**Exercise goal:**
Reproduce the top of the data verbatim, through and including the line that contains "كم مقدار حد القذف؟".

*** Opening Records to process ***

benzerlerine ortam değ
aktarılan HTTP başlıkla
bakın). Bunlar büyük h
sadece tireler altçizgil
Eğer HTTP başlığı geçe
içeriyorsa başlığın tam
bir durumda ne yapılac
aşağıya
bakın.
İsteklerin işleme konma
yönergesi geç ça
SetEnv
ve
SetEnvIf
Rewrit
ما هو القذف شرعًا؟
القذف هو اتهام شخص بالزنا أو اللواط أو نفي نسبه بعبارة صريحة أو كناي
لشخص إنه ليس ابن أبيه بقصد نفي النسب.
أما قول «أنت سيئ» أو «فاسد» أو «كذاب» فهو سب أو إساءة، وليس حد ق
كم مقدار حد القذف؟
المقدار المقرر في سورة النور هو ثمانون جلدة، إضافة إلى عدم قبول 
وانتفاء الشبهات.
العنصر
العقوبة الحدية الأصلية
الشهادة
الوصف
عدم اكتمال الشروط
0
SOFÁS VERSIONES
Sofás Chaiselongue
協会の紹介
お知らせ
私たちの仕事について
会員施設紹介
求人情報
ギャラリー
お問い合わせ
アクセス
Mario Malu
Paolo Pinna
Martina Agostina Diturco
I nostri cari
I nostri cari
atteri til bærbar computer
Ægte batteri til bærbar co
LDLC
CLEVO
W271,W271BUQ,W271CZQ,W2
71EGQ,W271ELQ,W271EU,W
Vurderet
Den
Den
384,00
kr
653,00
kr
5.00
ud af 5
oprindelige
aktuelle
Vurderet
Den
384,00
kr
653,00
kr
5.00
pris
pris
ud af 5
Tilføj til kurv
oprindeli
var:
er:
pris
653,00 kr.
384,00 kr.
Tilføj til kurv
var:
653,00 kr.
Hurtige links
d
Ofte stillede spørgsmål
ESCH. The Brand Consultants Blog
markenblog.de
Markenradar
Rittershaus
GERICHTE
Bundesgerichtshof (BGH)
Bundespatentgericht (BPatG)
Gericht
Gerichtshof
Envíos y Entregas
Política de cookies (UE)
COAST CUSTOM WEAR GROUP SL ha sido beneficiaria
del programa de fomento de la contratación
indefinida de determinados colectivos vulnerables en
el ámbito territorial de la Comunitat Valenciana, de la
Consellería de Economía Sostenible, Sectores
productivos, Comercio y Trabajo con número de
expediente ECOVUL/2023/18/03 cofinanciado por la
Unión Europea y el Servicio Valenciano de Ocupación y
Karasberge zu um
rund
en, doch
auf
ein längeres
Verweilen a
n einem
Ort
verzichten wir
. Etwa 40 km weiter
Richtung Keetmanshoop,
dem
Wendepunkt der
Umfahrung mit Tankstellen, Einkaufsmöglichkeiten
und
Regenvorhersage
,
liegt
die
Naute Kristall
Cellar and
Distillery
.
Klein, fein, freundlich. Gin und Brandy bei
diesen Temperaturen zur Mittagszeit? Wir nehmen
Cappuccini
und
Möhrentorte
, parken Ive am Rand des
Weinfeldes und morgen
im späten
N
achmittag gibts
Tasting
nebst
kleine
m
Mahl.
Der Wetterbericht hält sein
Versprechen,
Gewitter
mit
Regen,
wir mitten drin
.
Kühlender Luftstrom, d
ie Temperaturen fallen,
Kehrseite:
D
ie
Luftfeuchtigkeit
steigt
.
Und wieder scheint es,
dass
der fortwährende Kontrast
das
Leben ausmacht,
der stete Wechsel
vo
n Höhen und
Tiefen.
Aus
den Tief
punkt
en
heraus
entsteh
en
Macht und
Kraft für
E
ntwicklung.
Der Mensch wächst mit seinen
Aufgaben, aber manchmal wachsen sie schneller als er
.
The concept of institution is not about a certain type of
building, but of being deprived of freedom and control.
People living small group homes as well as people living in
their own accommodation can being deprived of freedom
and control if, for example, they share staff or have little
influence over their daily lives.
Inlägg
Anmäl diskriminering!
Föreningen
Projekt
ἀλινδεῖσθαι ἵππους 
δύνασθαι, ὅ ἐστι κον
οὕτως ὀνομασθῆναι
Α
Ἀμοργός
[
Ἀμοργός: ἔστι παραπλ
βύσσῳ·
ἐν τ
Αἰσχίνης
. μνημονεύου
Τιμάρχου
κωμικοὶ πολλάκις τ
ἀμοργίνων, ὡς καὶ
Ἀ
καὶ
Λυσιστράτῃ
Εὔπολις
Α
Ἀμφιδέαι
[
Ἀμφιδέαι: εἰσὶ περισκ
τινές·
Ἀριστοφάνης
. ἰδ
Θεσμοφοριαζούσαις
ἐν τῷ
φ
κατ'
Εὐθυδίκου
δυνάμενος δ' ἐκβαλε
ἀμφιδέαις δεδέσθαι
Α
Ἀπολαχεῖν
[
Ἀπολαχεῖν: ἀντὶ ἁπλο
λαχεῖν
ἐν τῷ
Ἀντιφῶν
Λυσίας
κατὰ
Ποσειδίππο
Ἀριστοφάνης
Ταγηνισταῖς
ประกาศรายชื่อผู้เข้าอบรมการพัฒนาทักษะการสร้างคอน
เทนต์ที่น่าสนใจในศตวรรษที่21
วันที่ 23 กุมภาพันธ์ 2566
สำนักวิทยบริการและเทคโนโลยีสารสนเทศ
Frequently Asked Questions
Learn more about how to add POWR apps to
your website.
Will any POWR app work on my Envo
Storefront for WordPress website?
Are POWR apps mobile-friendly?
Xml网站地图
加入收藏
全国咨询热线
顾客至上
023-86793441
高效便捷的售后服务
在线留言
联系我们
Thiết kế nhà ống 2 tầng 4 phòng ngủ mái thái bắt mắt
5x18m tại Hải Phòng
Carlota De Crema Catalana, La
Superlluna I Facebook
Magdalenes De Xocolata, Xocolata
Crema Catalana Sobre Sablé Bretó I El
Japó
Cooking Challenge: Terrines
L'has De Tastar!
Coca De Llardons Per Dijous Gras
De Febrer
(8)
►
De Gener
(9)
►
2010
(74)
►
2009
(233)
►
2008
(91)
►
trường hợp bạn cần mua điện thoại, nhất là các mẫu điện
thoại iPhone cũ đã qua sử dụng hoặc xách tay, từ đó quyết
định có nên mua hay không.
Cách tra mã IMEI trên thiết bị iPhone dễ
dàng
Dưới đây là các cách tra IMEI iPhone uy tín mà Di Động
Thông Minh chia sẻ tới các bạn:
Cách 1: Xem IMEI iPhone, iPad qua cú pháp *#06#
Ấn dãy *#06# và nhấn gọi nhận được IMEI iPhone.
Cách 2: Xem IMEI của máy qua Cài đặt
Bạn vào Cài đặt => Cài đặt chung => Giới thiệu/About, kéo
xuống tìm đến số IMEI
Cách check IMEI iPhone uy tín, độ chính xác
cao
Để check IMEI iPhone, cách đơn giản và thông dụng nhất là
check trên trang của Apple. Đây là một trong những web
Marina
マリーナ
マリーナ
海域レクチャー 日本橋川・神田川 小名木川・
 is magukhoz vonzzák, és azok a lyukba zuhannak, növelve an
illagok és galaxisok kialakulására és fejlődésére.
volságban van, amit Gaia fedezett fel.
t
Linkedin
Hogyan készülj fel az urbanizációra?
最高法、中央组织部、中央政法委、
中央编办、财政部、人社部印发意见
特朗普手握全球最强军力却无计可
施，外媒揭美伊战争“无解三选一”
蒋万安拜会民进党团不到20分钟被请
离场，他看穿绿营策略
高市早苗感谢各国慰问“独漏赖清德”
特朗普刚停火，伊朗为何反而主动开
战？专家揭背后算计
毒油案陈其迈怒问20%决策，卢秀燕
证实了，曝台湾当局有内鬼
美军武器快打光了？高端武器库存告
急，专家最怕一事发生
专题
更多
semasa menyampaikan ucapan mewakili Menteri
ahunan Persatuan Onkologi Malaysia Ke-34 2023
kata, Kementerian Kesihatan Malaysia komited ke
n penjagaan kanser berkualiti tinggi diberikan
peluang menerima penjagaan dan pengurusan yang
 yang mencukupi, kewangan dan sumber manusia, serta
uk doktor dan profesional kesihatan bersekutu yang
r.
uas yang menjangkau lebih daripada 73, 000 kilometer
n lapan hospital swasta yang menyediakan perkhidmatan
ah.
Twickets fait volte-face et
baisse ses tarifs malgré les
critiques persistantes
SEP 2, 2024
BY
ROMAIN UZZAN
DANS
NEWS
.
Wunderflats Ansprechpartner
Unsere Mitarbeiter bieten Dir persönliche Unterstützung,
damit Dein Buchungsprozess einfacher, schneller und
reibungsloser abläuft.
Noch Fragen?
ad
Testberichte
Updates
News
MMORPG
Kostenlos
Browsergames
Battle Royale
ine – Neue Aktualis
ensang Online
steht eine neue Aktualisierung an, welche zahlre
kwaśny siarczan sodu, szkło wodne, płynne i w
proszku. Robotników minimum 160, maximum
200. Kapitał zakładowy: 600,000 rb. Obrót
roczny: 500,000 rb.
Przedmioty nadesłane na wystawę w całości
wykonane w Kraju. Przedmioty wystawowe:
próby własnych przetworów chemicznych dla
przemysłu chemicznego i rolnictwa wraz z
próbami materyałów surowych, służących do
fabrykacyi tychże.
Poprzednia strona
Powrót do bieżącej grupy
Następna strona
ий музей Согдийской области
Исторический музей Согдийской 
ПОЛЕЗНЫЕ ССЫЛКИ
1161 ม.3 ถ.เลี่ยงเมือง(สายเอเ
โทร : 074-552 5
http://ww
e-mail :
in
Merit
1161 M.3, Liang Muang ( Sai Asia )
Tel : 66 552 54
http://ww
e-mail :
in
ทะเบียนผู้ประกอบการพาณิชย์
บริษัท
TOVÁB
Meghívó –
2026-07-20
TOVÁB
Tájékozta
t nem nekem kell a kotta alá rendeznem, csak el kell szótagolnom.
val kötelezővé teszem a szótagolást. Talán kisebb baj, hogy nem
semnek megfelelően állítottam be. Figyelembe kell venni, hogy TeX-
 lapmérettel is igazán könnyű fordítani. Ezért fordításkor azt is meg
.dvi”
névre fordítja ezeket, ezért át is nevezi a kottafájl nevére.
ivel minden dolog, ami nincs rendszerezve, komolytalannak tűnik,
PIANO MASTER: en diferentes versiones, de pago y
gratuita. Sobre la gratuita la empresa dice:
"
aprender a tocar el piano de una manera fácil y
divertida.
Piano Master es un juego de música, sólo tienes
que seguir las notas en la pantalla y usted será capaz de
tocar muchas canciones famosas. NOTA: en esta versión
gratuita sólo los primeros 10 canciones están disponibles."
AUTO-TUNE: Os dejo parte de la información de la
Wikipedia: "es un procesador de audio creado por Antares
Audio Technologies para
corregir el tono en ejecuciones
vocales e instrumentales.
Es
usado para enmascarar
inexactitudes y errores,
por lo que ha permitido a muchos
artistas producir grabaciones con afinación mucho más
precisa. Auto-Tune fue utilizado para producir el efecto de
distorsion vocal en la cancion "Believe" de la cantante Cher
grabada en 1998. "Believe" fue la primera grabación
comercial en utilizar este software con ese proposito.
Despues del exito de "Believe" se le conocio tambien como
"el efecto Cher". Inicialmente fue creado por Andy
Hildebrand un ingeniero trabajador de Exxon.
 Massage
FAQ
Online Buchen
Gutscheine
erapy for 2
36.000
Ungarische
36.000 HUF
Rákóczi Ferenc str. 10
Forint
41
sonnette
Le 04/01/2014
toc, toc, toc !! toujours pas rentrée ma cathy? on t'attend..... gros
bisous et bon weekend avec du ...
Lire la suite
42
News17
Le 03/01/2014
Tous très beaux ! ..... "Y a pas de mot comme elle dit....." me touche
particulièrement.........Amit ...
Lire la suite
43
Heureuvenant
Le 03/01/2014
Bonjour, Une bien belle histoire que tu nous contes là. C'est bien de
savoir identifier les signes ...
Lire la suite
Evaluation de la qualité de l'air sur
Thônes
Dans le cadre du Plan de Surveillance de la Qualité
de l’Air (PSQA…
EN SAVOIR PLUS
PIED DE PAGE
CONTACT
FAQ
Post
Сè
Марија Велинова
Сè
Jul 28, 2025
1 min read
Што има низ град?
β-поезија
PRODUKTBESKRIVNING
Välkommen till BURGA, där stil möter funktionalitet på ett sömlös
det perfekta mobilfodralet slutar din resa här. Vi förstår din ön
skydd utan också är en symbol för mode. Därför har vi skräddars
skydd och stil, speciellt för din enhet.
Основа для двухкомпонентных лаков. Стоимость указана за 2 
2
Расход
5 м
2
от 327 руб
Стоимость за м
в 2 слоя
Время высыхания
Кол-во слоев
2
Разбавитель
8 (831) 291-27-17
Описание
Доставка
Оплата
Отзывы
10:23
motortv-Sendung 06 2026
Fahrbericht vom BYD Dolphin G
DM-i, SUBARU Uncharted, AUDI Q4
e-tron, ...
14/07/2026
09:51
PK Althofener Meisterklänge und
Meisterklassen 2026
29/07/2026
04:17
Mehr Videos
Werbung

*** Closing Records to process ***

**Response box:**
benzerlerine ortam değ
aktarılan HTTP başlıkla
bakın). Bunlar büyük h
sadece tireler altçizgil
Eğer HTTP başlığı geçe
içeriyorsa başlığın tam
bir durumda ne yapılac
aşağıya
bakın.
İsteklerin işleme konma
yönergesi geç ça
SetEnv
ve
SetEnvIf
Rewrit
ما هو القذف شرعًا؟
القذف هو اتهام شخص بالزنا أو اللواط أو نفي نسبه بعبارة صريحة أو كناي
لشخص إنه ليس ابن أبيه بقصد نفي النسب.
أما قول «أنت سيئ» أو «فاسد» أو «كذاب» فهو سب أو إساءة، وليس حد ق
كم مقدار حد القذف؟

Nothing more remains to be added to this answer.